Change every "Entry format" to "Required format" in the listing from the line with "Check: Temperature. Source" up to and including the line with "Logged pressure: 242; mmHg", and write out only those lines with nothing else altered.

Data for this task:
=======

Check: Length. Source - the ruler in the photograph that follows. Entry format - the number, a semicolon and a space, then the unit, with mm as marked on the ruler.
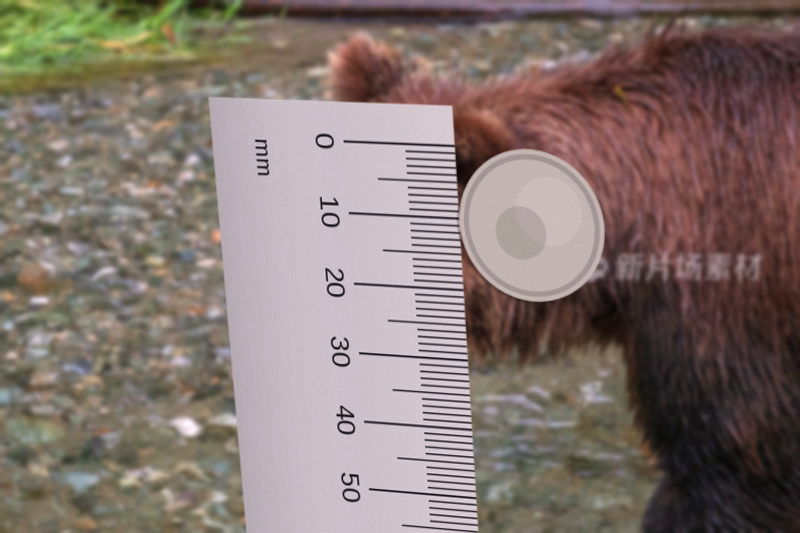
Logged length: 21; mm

=======

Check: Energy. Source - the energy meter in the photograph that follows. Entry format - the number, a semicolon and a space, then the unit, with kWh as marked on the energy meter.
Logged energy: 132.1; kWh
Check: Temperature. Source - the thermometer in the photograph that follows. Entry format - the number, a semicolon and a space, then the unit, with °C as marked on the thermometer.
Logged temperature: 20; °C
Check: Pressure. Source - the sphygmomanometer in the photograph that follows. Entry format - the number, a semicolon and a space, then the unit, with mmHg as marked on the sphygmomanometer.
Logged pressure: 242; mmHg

=======

Solution to the exercise:
Check: Temperature. Source - the thermometer in the photograph that follows. Required format - the number, a semicolon and a space, then the unit, with °C as marked on the thermometer.
Logged temperature: 20; °C
Check: Pressure. Source - the sphygmomanometer in the photograph that follows. Required format - the number, a semicolon and a space, then the unit, with mmHg as marked on the sphygmomanometer.
Logged pressure: 242; mmHg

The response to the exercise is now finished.